* _TEKS YANG DIKUTIP_
========

Dalam pengertian majaz orang menyebut nikah sebagai akad, sebab akad adalah sebab boleh nya atau halalnya bersenggama
2.      Ma’na Ushuli atau ma’na menurut syar’i. Para ulama berbeda pendapat tentang
ma’na ushuli dan ma’na syar’i ini.
A). Menyatakan bahwa NIKAH arti hakikatnya adalah WATHA’ (bersenggama)
Dalam pengertian majaz nikah adalah akad. Sedang dalam Al-Qur’an ataupun Al-Hadits kata NIKAH itu berarti WATHA’ ( bersenggama )
وَلاَتَنْكِحُوْا مَانَكَحَ آبَاءُكُمْ مِنَ النِّسَآءِ إِلاَّمَاقَدْ سَلَفَ ( البقرة 230 )
Janganlah kamu kawini wanita-wanita yang yang telah dikawini oleh ayah-ayahmu terkecuali pada masa yang telah lampau. ( Annisa’ : 22 )
B). Menyatakan bahwa ma’na hakikat NIKAH adalah AKAD. Sedang ma’na majaznya adalah WATHA’ (bersenggama), pengertian ini kebalikan dari menurut ma’na Lughawi (menurut bahasa). Hal ini dapat kita temui dalam Al-Baqarah 230 :
حَتَّى تَنْكِحَ زَوْجًا غَيْرَهُ hingga ia kawin dengan suami yang lain.
C). Menyatakan bahwa ma’na hakikat dari NIKAH adalah MUSYTARAK atau gabungan dari arti AKAD dan WATHA’ sebab untuk pemakaian syara’ NIKAH kadang-kadang berarti WATHA’.

========

* _BAHAN YANG DISEDIAKAN_
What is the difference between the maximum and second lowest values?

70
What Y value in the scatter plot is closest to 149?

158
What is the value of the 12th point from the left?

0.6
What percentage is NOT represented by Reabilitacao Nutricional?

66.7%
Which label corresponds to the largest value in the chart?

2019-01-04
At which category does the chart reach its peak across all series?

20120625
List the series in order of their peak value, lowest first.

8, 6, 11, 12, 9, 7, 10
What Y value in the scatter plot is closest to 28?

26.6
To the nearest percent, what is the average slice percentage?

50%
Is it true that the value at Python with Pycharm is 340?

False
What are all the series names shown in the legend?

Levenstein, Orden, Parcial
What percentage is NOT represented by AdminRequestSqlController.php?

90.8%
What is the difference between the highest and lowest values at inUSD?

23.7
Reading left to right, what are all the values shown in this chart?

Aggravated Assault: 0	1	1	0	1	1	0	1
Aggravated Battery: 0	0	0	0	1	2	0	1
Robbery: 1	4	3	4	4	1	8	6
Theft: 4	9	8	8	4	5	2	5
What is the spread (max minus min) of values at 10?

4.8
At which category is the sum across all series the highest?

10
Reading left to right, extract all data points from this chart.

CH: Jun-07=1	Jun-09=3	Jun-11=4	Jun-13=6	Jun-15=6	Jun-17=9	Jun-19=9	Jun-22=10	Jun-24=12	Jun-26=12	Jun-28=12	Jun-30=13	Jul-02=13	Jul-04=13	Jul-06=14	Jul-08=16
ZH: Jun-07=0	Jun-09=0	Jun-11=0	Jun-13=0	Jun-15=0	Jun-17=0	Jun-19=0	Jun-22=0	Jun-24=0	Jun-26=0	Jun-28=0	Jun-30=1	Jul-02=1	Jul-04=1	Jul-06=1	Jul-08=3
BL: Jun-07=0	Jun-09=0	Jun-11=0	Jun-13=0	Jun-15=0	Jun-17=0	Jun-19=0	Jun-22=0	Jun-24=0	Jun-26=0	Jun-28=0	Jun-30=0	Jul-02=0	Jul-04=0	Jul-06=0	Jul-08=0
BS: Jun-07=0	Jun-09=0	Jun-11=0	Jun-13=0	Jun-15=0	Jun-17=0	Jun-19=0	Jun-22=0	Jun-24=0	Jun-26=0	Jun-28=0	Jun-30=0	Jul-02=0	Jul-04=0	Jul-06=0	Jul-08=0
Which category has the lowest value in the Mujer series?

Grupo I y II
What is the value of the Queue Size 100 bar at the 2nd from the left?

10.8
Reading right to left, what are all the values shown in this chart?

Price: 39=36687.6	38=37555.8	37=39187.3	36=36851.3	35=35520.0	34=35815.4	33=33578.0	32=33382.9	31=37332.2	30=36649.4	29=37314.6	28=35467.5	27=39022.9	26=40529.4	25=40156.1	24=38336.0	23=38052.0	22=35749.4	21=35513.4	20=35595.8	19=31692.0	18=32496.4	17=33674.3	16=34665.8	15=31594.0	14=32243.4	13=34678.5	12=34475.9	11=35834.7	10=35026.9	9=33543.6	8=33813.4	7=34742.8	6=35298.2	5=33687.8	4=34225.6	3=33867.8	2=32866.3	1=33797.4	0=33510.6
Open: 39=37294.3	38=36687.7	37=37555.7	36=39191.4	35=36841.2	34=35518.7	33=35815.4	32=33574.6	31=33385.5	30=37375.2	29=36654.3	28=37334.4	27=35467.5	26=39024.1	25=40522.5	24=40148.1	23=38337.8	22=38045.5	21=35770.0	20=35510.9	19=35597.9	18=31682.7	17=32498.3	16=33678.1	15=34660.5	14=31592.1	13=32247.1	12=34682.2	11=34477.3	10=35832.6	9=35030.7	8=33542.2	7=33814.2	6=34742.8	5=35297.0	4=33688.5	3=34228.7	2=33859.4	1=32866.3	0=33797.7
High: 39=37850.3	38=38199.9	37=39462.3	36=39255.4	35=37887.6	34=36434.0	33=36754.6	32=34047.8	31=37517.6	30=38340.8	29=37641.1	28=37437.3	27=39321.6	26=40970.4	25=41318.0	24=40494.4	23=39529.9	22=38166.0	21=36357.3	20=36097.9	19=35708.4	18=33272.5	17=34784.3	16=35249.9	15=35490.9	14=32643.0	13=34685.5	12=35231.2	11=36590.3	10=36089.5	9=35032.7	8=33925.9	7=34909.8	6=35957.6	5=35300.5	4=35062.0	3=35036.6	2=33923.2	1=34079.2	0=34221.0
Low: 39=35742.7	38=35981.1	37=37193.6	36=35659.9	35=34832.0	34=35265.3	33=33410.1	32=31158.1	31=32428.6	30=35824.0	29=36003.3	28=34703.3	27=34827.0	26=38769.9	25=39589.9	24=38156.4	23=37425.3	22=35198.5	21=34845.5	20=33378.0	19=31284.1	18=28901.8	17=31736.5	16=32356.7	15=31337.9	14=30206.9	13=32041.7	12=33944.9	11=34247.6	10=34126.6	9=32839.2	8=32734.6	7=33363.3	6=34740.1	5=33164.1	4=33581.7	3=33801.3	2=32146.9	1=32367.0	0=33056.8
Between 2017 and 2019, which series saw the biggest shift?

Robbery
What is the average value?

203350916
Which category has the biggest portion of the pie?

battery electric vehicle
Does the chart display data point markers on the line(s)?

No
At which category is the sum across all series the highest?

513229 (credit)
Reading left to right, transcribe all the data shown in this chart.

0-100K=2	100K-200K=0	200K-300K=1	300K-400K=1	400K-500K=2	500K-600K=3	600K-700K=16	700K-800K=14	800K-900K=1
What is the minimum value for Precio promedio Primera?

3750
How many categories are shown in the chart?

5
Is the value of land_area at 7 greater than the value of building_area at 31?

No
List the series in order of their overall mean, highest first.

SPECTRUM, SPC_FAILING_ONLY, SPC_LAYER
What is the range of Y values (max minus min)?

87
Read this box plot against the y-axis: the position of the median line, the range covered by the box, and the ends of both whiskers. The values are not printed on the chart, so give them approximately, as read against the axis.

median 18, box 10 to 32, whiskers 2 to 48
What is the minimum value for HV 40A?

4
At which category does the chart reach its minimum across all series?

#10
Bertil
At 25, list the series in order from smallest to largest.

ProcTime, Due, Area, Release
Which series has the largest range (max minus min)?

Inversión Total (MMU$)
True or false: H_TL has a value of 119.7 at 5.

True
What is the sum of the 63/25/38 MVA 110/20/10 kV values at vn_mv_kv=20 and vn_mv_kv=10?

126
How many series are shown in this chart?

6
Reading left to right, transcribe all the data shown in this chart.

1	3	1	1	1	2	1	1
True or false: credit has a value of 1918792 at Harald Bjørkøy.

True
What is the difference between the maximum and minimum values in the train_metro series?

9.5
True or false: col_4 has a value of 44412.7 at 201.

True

========

* _TERAPKAN ISI BACAAN_
**a)** Dalam teks tentang makna nikah, sebutkan arti hakikat NIKAH menurut setiap pendapat, yaitu A, B, dan C.
**b)** Salin tanpa perubahan bagian teks tentang makna nikah yang dimulai dengan "Dalam pengertian majaz nikah" dan berlanjut sampai "Annisa’ : 22 )".
Entri-entri di atas tidak dipakai dalam latihan ini.

* _JAWABAN LATIHAN_
**a)**
A: WATHA' (bersenggama).
B: AKAD.
C: MUSYTARAK, yaitu gabungan arti AKAD dan WATHA'.

**b)**
Dalam pengertian majaz nikah adalah akad. Sedang dalam Al-Qur’an ataupun Al-Hadits kata NIKAH itu berarti WATHA’ ( bersenggama )
وَلاَتَنْكِحُوْا مَانَكَحَ آبَاءُكُمْ مِنَ النِّسَآءِ إِلاَّمَاقَدْ سَلَفَ ( البقرة 230 )
Janganlah kamu kawini wanita-wanita yang yang telah dikawini oleh ayah-ayahmu terkecuali pada masa yang telah lampau. ( Annisa’ : 22 )